Para entenderlo de forma sencilla, El Niño es un evento natural provocado por el calentamiento anómalo de las aguas del océano Pacífico tropical. Aunque ocurre a miles de kilómetros, sus efectos se sienten directamente en nuestro territorio.

En Bogotá y la región andina, esto se traduce principalmente en:

  • Temperaturas mucho más altas de lo normal.
  • Una disminución drástica de las lluvias (sequías prolongadas).
  • Ambientes extremadamente secos.

Los principales riesgos para la capital

La Alcaldía Mayor de Bogotá ha trazado una hoja de ruta identificando los escenarios de riesgo más críticos que trae consigo este fenómeno. No se trata solo de que “haga más calor”, sino de impactos reales en nuestra infraestructura y bienestar:

  1. Desabastecimiento de agua: Menos lluvias significan una presión directa sobre los niveles de los embalses que surten de agua potable a la ciudad.
  2. Incendios forestales: Las altas temperaturas y la vegetación seca facilitan que cualquier chispa inicie una emergencia en los Cerros Orientales o zonas verdes de la periferia.
  3. Deterioro de la calidad del aire: La falta de lluvias impide que los contaminantes circulen de manera óptima, lo que incrementa las enfermedades respiratorias entre la población.
  4. Afectación ambiental: Riesgo de caída de árboles debilitados y un fuerte impacto negativo en la biodiversidad de nuestros ecosistemas locales.

¿Cómo se está preparando la ciudad?

A diferencia de emergencias pasadas, Bogotá cuenta hoy con un plan de contingencia más robusto. El Distrito ha articulado esfuerzos entre diferentes entidades enfocándose en la infraestructura hídrica, la salud pública y el monitoreo ambiental.

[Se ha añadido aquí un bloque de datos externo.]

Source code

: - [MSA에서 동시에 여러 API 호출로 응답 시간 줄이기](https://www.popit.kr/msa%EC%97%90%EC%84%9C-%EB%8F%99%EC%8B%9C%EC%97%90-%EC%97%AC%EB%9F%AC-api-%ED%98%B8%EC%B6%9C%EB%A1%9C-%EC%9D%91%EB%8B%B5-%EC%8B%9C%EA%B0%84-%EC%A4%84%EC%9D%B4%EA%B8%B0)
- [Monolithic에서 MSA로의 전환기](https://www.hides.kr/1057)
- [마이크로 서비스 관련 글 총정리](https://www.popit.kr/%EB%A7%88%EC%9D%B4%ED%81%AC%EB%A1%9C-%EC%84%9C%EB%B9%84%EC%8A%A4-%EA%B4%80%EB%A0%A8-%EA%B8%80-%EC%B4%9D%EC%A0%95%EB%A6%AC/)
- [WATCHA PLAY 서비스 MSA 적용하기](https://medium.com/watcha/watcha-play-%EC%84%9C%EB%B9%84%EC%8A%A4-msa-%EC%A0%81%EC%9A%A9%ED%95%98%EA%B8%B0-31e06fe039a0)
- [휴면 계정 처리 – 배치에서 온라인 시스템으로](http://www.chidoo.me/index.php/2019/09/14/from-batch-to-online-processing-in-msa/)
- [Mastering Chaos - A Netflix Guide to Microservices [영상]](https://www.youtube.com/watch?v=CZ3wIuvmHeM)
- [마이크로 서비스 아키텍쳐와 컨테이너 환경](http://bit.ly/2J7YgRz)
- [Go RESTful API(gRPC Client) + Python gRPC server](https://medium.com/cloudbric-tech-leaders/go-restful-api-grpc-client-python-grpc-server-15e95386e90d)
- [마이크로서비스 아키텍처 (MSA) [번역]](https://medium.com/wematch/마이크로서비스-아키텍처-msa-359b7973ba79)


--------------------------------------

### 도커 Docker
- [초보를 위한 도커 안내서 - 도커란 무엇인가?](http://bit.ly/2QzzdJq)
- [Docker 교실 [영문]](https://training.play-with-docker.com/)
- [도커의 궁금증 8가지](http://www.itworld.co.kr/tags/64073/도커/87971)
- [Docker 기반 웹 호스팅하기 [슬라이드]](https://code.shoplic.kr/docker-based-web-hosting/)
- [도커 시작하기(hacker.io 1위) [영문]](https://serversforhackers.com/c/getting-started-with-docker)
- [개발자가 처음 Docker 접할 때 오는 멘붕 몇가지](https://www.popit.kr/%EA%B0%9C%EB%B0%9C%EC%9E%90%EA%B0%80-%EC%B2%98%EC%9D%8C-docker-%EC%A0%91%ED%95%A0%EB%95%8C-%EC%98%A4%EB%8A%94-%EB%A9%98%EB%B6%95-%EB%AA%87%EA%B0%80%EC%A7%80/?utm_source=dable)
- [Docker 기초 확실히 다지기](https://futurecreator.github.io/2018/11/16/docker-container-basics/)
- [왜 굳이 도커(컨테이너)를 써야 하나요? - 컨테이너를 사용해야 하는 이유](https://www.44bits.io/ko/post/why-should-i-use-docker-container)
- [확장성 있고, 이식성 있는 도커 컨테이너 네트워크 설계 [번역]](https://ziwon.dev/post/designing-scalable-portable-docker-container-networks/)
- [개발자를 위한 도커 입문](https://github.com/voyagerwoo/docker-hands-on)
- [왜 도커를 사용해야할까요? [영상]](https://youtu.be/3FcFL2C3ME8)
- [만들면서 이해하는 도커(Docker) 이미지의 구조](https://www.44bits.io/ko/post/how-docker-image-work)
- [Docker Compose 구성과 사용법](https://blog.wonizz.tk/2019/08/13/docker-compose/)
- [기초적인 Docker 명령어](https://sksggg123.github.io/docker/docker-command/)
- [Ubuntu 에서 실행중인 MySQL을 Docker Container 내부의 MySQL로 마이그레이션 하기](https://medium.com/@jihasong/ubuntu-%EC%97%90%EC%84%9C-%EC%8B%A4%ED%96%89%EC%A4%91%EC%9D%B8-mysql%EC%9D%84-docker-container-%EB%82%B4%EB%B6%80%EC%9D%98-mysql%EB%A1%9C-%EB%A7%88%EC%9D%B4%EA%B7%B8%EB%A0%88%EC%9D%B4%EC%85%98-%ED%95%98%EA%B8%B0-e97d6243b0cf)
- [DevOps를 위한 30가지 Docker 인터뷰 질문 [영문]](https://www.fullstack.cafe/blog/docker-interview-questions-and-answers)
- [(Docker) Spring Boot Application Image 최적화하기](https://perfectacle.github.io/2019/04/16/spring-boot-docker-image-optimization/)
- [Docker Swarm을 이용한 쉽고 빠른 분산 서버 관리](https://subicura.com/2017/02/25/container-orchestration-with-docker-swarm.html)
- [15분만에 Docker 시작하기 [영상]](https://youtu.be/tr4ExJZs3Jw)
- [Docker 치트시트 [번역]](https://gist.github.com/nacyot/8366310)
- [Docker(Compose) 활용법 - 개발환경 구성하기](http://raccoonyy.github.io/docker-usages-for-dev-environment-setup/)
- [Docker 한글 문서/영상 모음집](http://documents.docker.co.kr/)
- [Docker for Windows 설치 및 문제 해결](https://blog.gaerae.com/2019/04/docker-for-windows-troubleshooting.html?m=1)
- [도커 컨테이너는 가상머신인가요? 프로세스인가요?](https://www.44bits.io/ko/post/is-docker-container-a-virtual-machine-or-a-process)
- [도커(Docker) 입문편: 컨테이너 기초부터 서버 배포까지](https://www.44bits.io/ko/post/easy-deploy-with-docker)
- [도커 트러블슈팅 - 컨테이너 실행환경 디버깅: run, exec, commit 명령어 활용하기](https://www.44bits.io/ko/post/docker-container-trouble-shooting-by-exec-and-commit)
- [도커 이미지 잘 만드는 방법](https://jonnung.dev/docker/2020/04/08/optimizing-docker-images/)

Por ejemplo, los embalses del Sistema Chingaza inician este periodo en mejores condiciones que en 2024. Además, se han invertido cerca de medio billón de pesos en la modernización y optimización de la Planta de Tratamiento de Agua Potable Tibitoc, garantizando una mayor resiliencia ante la escasez.

Tres acciones clave que puedes empezar a aplicar hoy mismo

Aunque la ciudad esté mejor preparada, el verdadero impacto de El Niño se define por la cultura ciudadana. Desde nuestro hogar, comercio o industria, podemos marcar la diferencia siguiendo la regla de tres palabras clave: Bájele, evite y mídase.

  • Bájele al consumo de agua: Reduce el tiempo en la ducha, recolecta el agua de la lavadora para usarla en los baños y evita lavar fachadas o vehículos durante la temporada seca.
  • Evite actividades de riesgo: No realices fogatas, quemas de basura ni dejes colillas de cigarrillo o envases de vidrio en zonas boscosas. El menor descuido puede provocar un gran incendio forestal.
  • Mídase y manténgase informado: Sigue de cerca las recomendaciones oficiales de las autoridades distritales y estate atento a los reportes sobre los niveles de agua y la calidad del aire.

El impacto de El Niño no depende únicamente de la naturaleza; depende de lo que hagamos juntos. ¡Es momento de actuar de manera consciente!